Goal 1 ▸ Set down the records again, word for word, from the line holding "class: Aves" through the end of the records, both ends included. Leave the pictures out.

+++ Page extract +++

There are many times when you may need to set a Pandas column value based on the condition of another column. In this post, you’ll learn all the different ways in which you can create Pandas conditional columns.
Table of Contents
Video Tutorial
If you prefer to follow along with a video tutorial, check out my video below:
Loading a Sample Dataframe
Let’s begin by loading a sample Pandas dataframe that we can use throughout this tutorial.
We’ll begin by import pandas and loading a dataframe using the .from_dict()
method:
import pandas as pd
df = pd.DataFrame.from_dict(
{
'Name': ['Jane', 'Melissa', 'John', 'Matt'],
'Age': [23, 45, 35, 64],
'Birth City': ['London', 'Paris', 'Toronto', 'Atlanta'],
'Gender': ['F', 'F', 'M', 'M']
}
)
print(df)
This returns the following dataframe:
Name Age Birth City Gender
0 Jane 23 London F
1 Melissa 45 Paris F
2 John 35 Toronto M
3 Matt 64 Atlanta M
Using Pandas loc to Set Pandas Conditional Column
Pandas loc is incredibly powerful! If you need a refresher on loc (or iloc), check out my tutorial here. Pandas’ loc creates a boolean mask, based on a condition. Sometimes, that condition can just be selecting rows and columns, but it can also be used to filter dataframes. These filtered dataframes can then have values applied to them.

+++ Task inputs +++

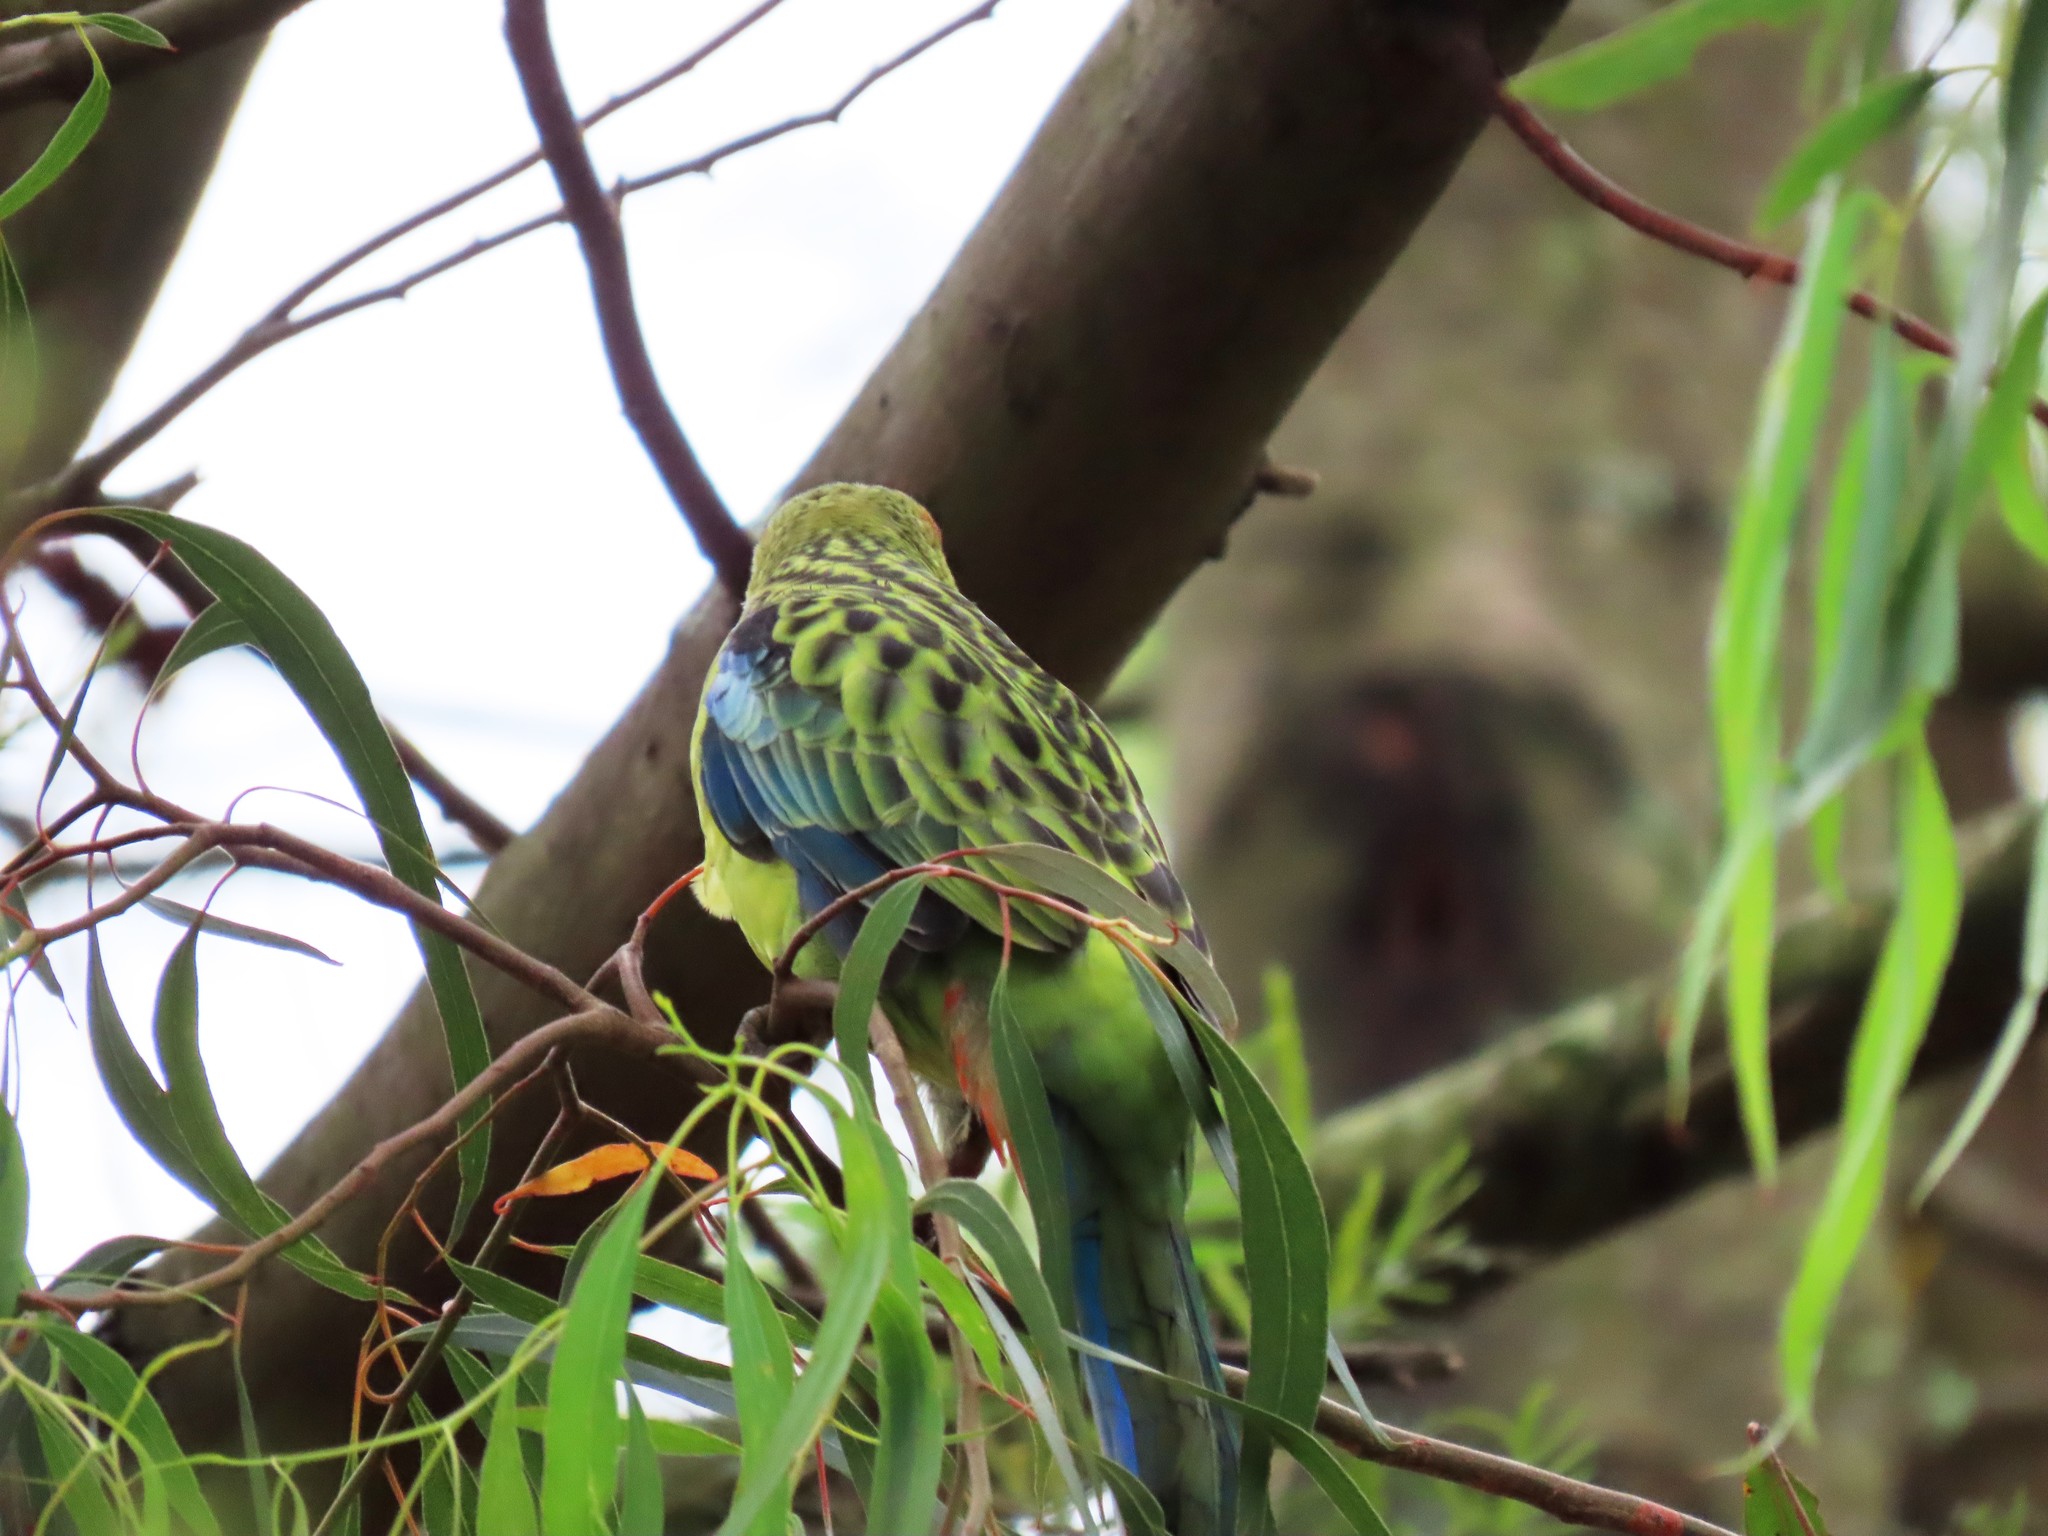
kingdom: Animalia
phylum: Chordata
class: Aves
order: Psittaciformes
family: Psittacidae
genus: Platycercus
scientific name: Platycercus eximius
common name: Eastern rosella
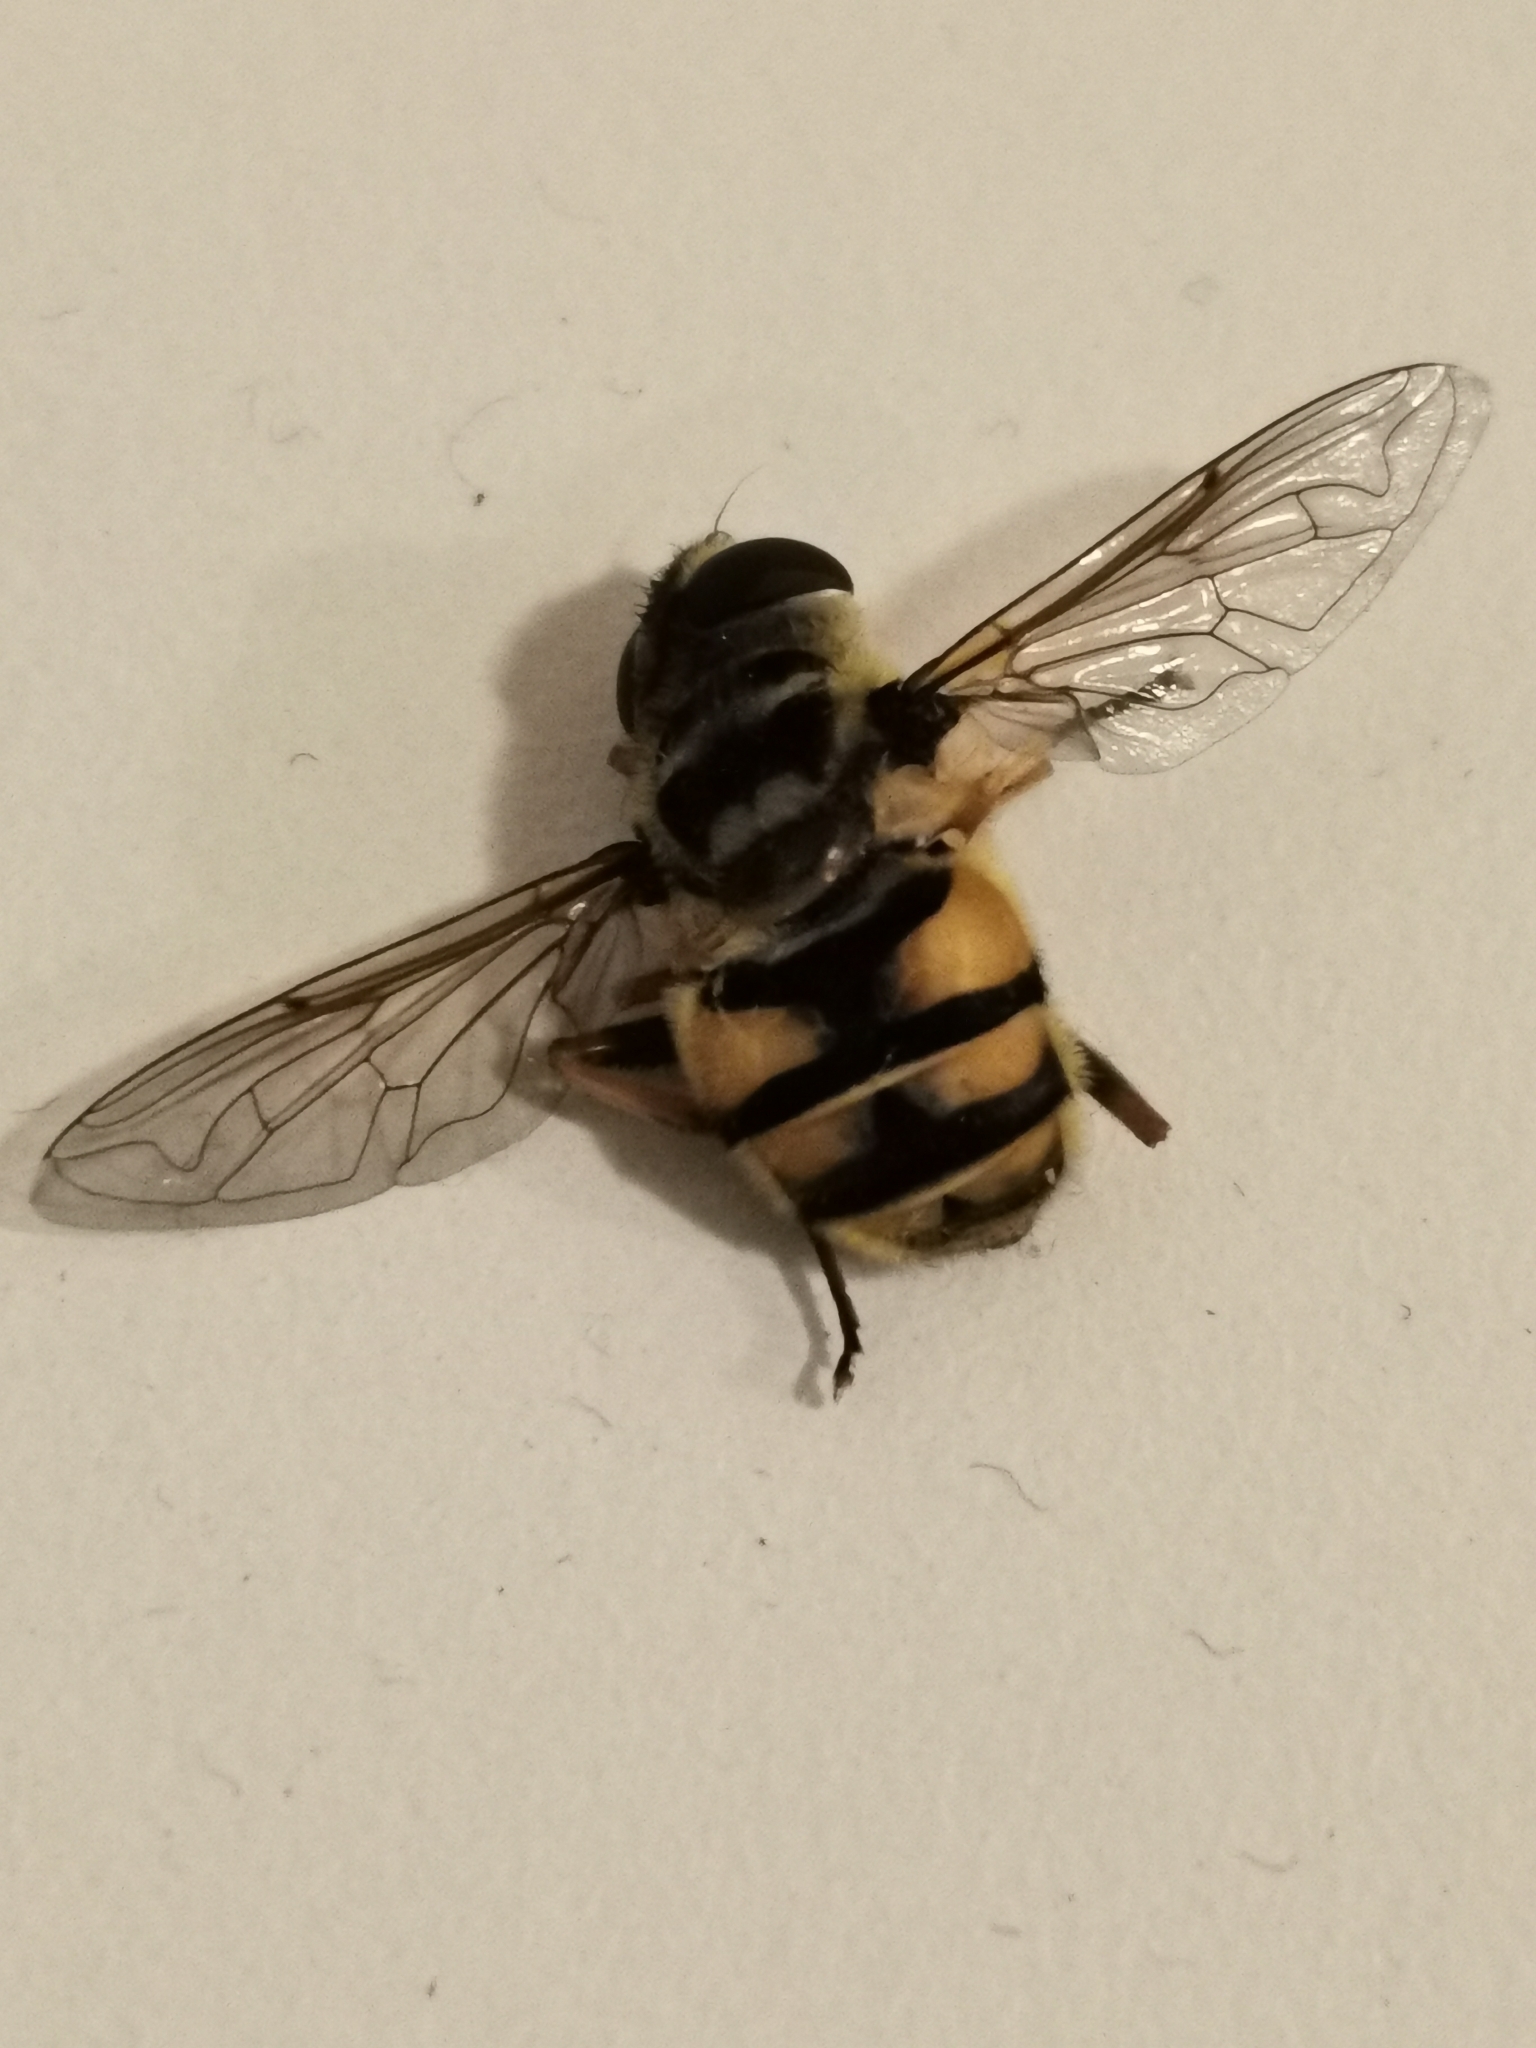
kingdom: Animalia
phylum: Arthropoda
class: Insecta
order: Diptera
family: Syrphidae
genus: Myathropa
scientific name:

+++

Goal 2 ▸ Pick up the tutorial on creating conditional columns in Pandas where it stops and keep writing it.

Expected answer 1 ▸
class: Aves
order: Psittaciformes
family: Psittacidae
genus: Platycercus
scientific name: Platycercus eximius
common name: Eastern rosella
kingdom: Animalia
phylum: Arthropoda
class: Insecta
order: Diptera
family: Syrphidae
genus: Myathropa
scientific name:

Expected answer 2 ▸
Let’s explore the syntax a little bit:
df.loc[df[‘column’] condition, ‘new column name’] = ‘value if condition is met’
With the syntax above, we filter the dataframe using .loc
and then assign a value to any row in the column (or columns) where the condition is met.
Let’s try this out by assigning the string ‘Under 30’ to anyone with an age less than 30, and ‘Over 30’ to anyone 30 or older.
df['Age Category'] = 'Over 30'
df.loc[df['Age'] < 30, 'Age Category'] = 'Under 30'
Let's take a look at what we did here:
- We assigned the string 'Over 30' to every record in the dataframe. To learn more about this, check out my post here or creating new columns.
- We then use
.loc
to create a boolean mask on the Age column to filter down to rows where the age is less than 30. When this condition is met, the Age Category column is assigned the new value 'Under 30'
But what happens when you have multiple conditions? You could, of course, use .loc
multiple times, but this is difficult to read and fairly unpleasant to write. Let's see how we can accomplish this using numpy's .select()
method.
Using Numpy Select to Set Values using Multiple Conditions
Similar to the method above to use .loc
to create a conditional column in Pandas, we can use the numpy .select()
method.
Let's begin by importing numpy and we'll give it the conventional alias np
:
import numpy as np
Now, say we wanted to apply a number of different age groups, as below:
- <20 years old,
- 20-39 years old,
- 40-59 years old,
- 60+ years old
In order to do this, we'll create a list of conditions and corresponding values to fill:
conditions = [
(df['Age'] < 20),
(df['Age'] >= 20) & (df['Age'] < 40),
(df['Age'] >= 40) & (df['Age'] < 59),
(df['Age'] >= 60)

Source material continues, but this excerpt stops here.